'OK, what are we doing about the future?'

For most businesses, and probably most of us in general, being asked this question can be a daunting prospect.  Your particular need for thinking about the future, probably depends on the organisation you work for. For example, government departments often have to plan for projects that last over 5, 10 even 20 years in length, so they at least need to try to make assumptions on what the future could be like over long periods of time.  For businesses, this often varies - for fast moving sectors, like the media or fin-tech, a year is a long time away and five year years seems like a lifetime! However, in other sectors, like R&D, Engineering, Defence and Insurance, companies have projects that can run out to the 2030 or even the 2040 horizon.

So, at some point, most organisations are probably going to need to plan, or at least think about the future.  When they do, they generally have two approaches for thinking about the future and both of these are generally based on a combination of open-source information gathering and established foresight practices.  And, when trying to go through their options they probably start in the same place that most us of start when we're trying to find things out - google.

So, to think about this further, I've summarised two of the most common foresight related activities and looked at how the relate to google searching, or if 'open source intelligence collection', if you want to be fancy.

Foresight activity 1 - Running a workshop.

For a lot of organisations, the best way to show that you are thinking about the future is to do something that proves you are doing something about thinking about the future!  At the moment, the most common way to do this is to convene a workshop in which a range of facilitated techniques (usually scenarios) are used to generate ideas around future trends and outcomes.

For such activities, groups of experts are assembled and asked certain questions and tested on certain outcomes.  Typically, this google is applied in heavily at the event design stage.  Some consultancies and larger organisations, will have their own networks or course, but often for emerging issues and new ideas, this network will need a lot of maintenance.  As a result, google is, generally the first step in finding ‘people’ - the great and the good, for finding those who know about stuff and then getting them together to talk about what could happen.
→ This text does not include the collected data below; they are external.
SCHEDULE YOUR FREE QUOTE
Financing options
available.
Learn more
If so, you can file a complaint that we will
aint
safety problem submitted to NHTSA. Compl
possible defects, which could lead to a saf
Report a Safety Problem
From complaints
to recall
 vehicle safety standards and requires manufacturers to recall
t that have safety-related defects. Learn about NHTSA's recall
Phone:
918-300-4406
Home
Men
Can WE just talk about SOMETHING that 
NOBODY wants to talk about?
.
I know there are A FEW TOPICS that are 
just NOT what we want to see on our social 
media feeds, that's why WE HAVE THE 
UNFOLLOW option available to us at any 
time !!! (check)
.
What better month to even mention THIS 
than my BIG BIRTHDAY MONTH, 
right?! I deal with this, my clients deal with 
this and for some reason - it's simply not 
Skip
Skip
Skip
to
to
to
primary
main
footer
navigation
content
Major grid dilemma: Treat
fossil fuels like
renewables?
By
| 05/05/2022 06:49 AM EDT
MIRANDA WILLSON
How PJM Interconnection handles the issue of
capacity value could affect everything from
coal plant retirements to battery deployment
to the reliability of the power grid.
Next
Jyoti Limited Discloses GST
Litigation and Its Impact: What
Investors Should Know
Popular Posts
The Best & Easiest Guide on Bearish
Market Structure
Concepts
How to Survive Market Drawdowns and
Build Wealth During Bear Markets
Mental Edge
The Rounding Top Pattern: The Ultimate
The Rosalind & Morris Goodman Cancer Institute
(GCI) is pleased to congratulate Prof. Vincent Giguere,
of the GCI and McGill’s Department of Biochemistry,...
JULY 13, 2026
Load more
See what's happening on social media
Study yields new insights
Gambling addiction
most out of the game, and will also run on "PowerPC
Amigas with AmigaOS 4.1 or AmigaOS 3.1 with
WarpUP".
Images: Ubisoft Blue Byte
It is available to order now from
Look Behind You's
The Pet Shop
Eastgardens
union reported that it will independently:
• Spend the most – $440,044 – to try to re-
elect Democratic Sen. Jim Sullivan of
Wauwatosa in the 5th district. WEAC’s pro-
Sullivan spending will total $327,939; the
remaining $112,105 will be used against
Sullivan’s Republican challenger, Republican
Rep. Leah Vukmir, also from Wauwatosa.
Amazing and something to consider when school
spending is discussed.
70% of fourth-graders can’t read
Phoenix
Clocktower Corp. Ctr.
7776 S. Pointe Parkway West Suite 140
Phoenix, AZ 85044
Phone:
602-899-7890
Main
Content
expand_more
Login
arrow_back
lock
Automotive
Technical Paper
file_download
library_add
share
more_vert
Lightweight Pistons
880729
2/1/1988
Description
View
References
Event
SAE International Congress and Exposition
I’m not going to go into whether, group events are a good are bad thing.  I think the important thing is that they serve a purpose and if used at the right time in a project can really help gain knowledge and a deeper understanding around a range of trends and issues.  However, they’re not the only option in futures analysis and they can be subject to a large level of selection bias and group think, so its good to reflect on this.

Foresight Activity 2.  Running a literature search

This is where google rides even higher than in event design.  To compile a view on the future, a common thing to do is to gather as much data as possible on a specific issue.  It’s just so easy to do!  So, you have a research problem - ‘What is the long term economic stability of Europe out to 2030’, the very first thing you’ll probably do is google it.  This will lead to you, spending the morning, the day, the week clicking through links, reading blogs and foreign policy articles discussing pertinent trends.  Pretty soon, you’ll have a lot of data, a lot of different views, and then find yourself having to make a call on what the most significant ‘future’ is going to be.

As with using focus groups, compiling a literature review of open data is not a guarantee of improving how you think about the future.  It again has its limitations - does the data you’ve gathered reflect your own personal bias? Are your sources reliable?  How do you make sense of the bewildering array of links and references out there?  At the time of writing this (12/09/2016), if you google ‘brexit’ you’ll get 140,000,000 search returns.

Understanding open source intelligence

So, back to the first question? Does all foresight start with google? Well, yes it probably does, but then again do all forms of research and analysis today start with google ? Like most other disciplines, does foresight find itself needing to adapt to the scale and abundance of open source intelligence?  If we assume it does, here are some things it could do to improve how open source data could be used and accessed:

  1. More accountable predictions. Finding clear, distinct predictions about the future are hard.  Long term predictions are often deemed as too complex and too difficult to do, or worse, too risky,  ‘What if I get it wrong?’  This, although understandable, probably only worsens the situation for trying to understand the future.  The lack of clarity and measurable predictions means that a wide range of competing views are gathered that are very difficult to test, leading to a situation where everyones ‘invents their own future’ rather than trying to contribute their own predictions to a combined assessment of what the most probable future could be.

  2. Understanding the role of data and the role of experts.  It pays to be clear on this, what do you want experts for and why do you want to gather data?  Would it be better to spend some time assembling data that allows you to form a hypothesis around the future which you can then test with experts, rather than just asking senior executives for the answer?  Additionally, really knowing why and what questions you expect to answer using scenarios or workshops will also really help.

  3. Think about how you store and model data.  Maintaining data on what has been predicted and what other people have said about the future (in the past!) is actually really valuable.  It allows you to maintain your own archive and knowledge around what’s happening, and crucially, what’s more relevant to your business and sector.  This is a real challenge for most organisations - as it costs money and time, both to resource the maintenance of the data, but also to protect the data.  But it can, and will pay dividends.  This is because it provides another store of data, that can be contrasted against whatever open source data you get from further google searches that can and will happen, ever time says to you 'OK, what are we doing about the future'.

P.S - Other search engines are available!